Rassemblés vendredi 11 janvier à l’Université catholique de Lyon pour leur réunion annuelle, les spécialistes de l’islam et du dialogue interreligieux des cinq instituts catholiques – Paris, Lyon, Toulouse, Angers et Lille –, de l’Institut catholique de la Méditerranée à Marseille et du Centre théologique de Meylan (Isère), ont choisi d’aborder le sujet de front. Ils ont réfléchi au moyen de « répondre aux chrétiens qui contestent la démarche de dialogue ».
Plusieurs intervenants ont souligné la nécessité d’abord de « reconnaître les peurs », d’autant que certaines « sont fondées ». Sœur Colette Hamza, de l’Institut de sciences et de théologie des religions (ISTR) de Marseille, démarre ainsi chacune des sessions qu’elle anime en questionnant les participants sur les idées ou notions auxquelles ils associent l’islam. « Parfois, ce n’est pas triste, mais au moins, ils se sentent écoutés », précise-t-elle.
Jean-Jacques Rouchi, son collègue de la faculté de théologie et de l’ISTR de Toulouse, juge tout aussi utile de « dégonfler quelques baudruches », sur « la bonne santé de l’islam » notamment. « Son durcissement, la réduction de ses sources comme ses dérives terroristes sont des preuves qu’il va très mal au contraire », juge-t-il.
Ne pas laisser la discussion dériver sur l’islam lui-même
Plusieurs écueils ont été identifiés. « Ne pas laisser la discussion dériver sur l’islam lui-même, mais plutôt rappeler pourquoi l’exigence du dialogue est inconditionnelle, en renvoyant à la figure du Christ pour répondre à l’accusation de naïveté », affirme Anne-Sophie Vivier-Muresan, directrice adjointe de l’ISTR de Paris. Elle rappelle que « la peur n’est pas un sentiment chrétien ».

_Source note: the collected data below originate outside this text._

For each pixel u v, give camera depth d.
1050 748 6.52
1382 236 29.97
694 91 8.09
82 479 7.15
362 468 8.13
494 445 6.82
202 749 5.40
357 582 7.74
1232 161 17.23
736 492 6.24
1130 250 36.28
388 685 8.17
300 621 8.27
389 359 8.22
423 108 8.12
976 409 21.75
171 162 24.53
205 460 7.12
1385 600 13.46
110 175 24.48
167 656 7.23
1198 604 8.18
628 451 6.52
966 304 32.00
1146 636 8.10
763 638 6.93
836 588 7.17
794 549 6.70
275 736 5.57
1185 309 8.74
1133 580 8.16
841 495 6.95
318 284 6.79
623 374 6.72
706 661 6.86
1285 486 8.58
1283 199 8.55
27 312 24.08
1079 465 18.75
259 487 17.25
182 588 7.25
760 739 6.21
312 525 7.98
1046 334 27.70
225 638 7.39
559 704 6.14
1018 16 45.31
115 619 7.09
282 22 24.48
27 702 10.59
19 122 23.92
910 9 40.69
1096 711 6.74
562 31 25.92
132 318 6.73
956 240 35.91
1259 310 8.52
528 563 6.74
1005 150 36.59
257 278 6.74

Il faut contextualiser les faits, ajoute le P. Marc Botzung, spiritain et lui aussi enseignant à l’Institut catholique de Paris. « La désaffection à l’égard de la foi catholique en France, les changements intervenus à l’intérieur de l’islam depuis la révolution iranienne de 1979, l’immigration… ce qui nous arrive aujourd’hui est lié aussi à des phénomènes historiques », a-t-il souligné.
Victime collatérale de cette inquiétude croissante, le dialogue interreligieux lui-même est contesté, au nom de « l’absence de résultats malgré cinquante ans d’efforts » ou de la supposée « naïveté » de ceux qui le pratiquent. « Il apparaît comme une position de faiblesse, le refus d’affirmer la foi chrétienne, le renoncement à l’évangélisation des musulmans », résume le P. Christophe Roucou, directeur du service des relations avec l’islam de la Conférence des évêques et enseignant à l’Institut catholique de Paris. D’où la nécessité pour ses spécialistes de rappeler sans relâche en quoi il consiste… et en quoi il ne consiste pas.
« L’objectif n’est pas de se mettre d’accord sur un minimum », a insisté Michel Younès, directeur du Centre d’études des cultures et des religions, à l’université catholique de Lyon. La discussion laisse parfois place au débat. Si pour le P. Roucou, citant Vatican II et le pape Paul VI, « le dialogue est, pour le christianisme, un lieu de la révélation de Dieu », pour Samir Arbache, son collègue à Lille, il est une « attitude encore neuve dans l’Église, à laquelle on peut adhérer ou pas ». Dans ses cours, ce Syrien d’origine développe d’ailleurs « les arguments pour et contre ».
Plus que tout, c’est l’ampleur du travail théologique encore nécessaire qui se révèle en filigrane. Car « après le temps de l’apprivoisement, durant lequel il ne fallait pas parler de ce qui fâche », tous sont désormais confrontés « au retour des questions dogmatiques : ‘‘avons-nous le même Dieu ?’’ ‘‘Avons-nous le même Abraham’’ ? etc. », égrène Jean-Jacques Rouchi. « La réponse est à la fois oui et non, et il nous faut dire en quoi c’est oui et non. La bonne façon de les traiter, c’est de présenter les choses en tension. »
Le P. François Jourdan, qui vient d’arriver à la tête de l’ISTR de Toulouse, ne cache pas son regret que, « par affectivisme, on se contente parfois de dire ce qui nous rapproche ». « Mais il y a des questions taboues, sur lesquelles nous ne sommes pas d’accord : un chrétien peut-il ou doit-il reconnaître Mohammed comme prophète, le Coran comme parole de Dieu et l’islam comme religion révélée ? Ce travail de clarification est nécessaire sous peine d’entretenir les peurs », affirme-t-il.
Ces interrogations rejoignent celle ressortie de tous les ateliers d’évêques organisés en novembre à Lourdes, alors qu’ils avaient choisi de placer à nouveau l’islam à l’ordre du jour de leur Assemblée plénière. « ‘‘Dites-nous quelque chose de l’islam dans le dessein de Dieu’’, voici ce qu’ils nous ont demandé », a rappelé le P. Henri de la Hougue, directeur de l’ISTR de Paris.